- _Short problem 1_
Repeat, word for word, everything in the records from the line that contains "Number of cd cases: 19" down to the end of the records.

- _Selected excerpt_
* Begin *

# Transitioning to a BARF diet



## wyoung2153 (Feb 28, 2010)

I have a 2 Year Old GSD, Titan. He is the PICKIEST eater known to man. Lol. But currently is doing his best on Blue Buffalo Wilderness: Duck. I was doing research and actually spoke to my new puppy's breeder about starting him on a raw food diet. I think it would be a great transition for him. I am also getting a puppy in about 6 weeks and would like to keep her on a raw diet as well. I have tried researching things and have found A LOT of information and I have no idea how or where to start. Can any one tell me or direct me to good information? How should I start with transitioning him to this diet? I'm also concerned with how pricey this could be. Any advice would be awesome!! Thanks guys!!


----------



## onyx'girl (May 18, 2007)

The raw/barf forums have lots n lots of info....
Welcome to the Raw Dog Ranch is a good site for learning.

Two dogs will tend to compete for food so picky eating may not be a big deal when the pup comes home.
When I transferred my 12 yr old and a two yr old rescue to raw, I went "cold turkey" to chicken leg 1/4s, a few days of runny stool(not diarrhea) is usually a given and you may see some detoxification(coat blow) after the transition. But you are feeding a good kibble, so may not see much in the way of diet change. When I transistioned my dogs, they were on grain free TOTW so it was easier on their systems, IMO.
For a young pup, I went with ground meats, chicken necks, turkey neck chunks and the wing sections for RMB's...went to the larger chix bones after a month or so. Green tripe is very important as far as I'm concerned and worth spending a bit more pound-wise due to the great balance of calcium: phosphorus for growing pups.


----------

* End *

- _Records for the exercise_
* Begin *

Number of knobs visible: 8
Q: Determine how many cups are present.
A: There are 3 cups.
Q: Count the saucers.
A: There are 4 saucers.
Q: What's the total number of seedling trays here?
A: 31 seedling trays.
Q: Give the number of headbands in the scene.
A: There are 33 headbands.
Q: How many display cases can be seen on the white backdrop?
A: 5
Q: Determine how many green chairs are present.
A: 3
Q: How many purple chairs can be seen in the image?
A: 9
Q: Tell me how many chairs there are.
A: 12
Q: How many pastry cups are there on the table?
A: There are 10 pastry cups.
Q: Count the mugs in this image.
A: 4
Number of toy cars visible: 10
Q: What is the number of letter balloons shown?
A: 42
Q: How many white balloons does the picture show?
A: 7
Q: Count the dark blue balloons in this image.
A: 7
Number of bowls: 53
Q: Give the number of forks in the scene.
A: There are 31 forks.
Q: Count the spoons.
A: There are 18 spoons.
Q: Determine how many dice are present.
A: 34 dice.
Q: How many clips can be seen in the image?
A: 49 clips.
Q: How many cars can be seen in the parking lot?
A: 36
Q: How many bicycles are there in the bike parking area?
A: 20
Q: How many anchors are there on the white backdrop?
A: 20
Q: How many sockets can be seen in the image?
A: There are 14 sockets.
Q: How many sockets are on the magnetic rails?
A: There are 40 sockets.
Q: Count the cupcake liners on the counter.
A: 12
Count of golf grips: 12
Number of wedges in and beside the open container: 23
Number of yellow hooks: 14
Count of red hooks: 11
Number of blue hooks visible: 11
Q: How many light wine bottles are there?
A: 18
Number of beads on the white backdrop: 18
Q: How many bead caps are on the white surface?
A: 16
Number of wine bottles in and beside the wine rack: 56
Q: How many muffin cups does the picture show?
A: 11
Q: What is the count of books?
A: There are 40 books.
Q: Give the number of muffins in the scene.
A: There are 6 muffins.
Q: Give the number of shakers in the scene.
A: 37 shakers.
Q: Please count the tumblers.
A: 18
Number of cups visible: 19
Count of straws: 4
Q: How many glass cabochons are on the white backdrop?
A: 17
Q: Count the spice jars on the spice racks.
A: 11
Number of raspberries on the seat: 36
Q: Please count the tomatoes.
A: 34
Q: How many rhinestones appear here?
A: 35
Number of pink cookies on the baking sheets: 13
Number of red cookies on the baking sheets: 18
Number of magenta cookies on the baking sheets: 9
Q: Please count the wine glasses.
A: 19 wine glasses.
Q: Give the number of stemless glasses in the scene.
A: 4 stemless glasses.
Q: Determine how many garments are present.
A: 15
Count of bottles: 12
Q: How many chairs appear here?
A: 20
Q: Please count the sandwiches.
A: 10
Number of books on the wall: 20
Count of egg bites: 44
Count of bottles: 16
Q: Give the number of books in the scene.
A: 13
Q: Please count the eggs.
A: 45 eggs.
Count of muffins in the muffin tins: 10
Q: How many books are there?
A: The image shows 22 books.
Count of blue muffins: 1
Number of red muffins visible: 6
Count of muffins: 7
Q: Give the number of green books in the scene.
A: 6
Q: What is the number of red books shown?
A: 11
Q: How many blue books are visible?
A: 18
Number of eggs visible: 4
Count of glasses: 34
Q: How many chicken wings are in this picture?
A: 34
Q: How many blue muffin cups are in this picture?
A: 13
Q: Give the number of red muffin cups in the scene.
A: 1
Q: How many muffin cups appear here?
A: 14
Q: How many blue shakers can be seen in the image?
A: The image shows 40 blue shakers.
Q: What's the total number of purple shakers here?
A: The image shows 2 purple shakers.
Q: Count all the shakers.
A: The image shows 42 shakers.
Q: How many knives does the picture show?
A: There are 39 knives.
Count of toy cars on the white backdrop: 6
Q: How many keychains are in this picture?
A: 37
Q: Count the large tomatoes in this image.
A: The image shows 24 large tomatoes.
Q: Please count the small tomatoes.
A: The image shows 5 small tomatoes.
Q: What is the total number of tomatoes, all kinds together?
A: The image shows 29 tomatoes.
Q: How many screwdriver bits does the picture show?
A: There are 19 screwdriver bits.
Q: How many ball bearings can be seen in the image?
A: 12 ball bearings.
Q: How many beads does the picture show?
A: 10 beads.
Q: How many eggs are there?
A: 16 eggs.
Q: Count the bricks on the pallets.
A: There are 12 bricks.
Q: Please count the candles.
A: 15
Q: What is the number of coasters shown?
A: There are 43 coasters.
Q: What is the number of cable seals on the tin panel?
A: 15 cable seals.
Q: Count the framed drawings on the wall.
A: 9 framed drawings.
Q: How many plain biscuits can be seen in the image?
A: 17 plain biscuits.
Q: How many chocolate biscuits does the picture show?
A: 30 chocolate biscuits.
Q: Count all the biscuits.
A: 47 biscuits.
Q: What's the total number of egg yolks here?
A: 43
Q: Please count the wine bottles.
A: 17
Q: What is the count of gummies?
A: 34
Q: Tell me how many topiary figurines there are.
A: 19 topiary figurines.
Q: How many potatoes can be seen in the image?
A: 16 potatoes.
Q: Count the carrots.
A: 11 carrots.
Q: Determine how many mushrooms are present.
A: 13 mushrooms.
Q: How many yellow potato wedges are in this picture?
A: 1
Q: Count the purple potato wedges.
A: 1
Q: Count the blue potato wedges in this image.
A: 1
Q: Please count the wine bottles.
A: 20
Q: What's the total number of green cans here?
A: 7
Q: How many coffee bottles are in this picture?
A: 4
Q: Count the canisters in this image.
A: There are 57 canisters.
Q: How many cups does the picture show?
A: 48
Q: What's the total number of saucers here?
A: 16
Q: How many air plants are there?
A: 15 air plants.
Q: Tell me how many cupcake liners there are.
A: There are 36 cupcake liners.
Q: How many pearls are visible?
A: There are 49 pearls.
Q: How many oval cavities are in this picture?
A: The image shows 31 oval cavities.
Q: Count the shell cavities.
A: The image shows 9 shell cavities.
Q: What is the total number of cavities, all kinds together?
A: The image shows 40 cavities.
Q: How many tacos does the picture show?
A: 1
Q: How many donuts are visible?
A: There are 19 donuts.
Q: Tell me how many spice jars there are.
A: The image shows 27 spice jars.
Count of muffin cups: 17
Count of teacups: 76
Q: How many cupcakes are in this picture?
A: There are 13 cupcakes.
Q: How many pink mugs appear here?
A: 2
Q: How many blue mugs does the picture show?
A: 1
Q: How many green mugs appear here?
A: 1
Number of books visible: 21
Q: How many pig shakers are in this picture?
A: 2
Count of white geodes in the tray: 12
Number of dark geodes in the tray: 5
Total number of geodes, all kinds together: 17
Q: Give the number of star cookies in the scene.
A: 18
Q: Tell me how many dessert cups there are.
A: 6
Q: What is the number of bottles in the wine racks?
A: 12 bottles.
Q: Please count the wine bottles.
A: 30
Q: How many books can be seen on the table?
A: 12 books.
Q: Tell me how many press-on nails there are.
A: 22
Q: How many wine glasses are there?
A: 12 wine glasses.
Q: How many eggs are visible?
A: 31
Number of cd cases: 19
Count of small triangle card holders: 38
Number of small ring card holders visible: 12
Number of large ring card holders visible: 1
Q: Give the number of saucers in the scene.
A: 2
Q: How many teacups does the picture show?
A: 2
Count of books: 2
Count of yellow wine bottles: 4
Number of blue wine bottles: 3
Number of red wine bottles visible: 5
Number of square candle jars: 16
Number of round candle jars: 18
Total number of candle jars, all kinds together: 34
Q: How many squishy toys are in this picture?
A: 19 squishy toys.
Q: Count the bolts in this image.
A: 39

* End *

- _Short problem 2_
In the BARF diet thread, which food is the first poster's German shepherd currently doing best on?

- _Finished answer 1_
Number of cd cases: 19
Count of small triangle card holders: 38
Number of small ring card holders visible: 12
Number of large ring card holders visible: 1
Q: Give the number of saucers in the scene.
A: 2
Q: How many teacups does the picture show?
A: 2
Count of books: 2
Count of yellow wine bottles: 4
Number of blue wine bottles: 3
Number of red wine bottles visible: 5
Number of square candle jars: 16
Number of round candle jars: 18
Total number of candle jars, all kinds together: 34
Q: How many squishy toys are in this picture?
A: 19 squishy toys.
Q: Count the bolts in this image.
A: 39

- _Finished answer 2_
Blue Buffalo Wilderness: Duck.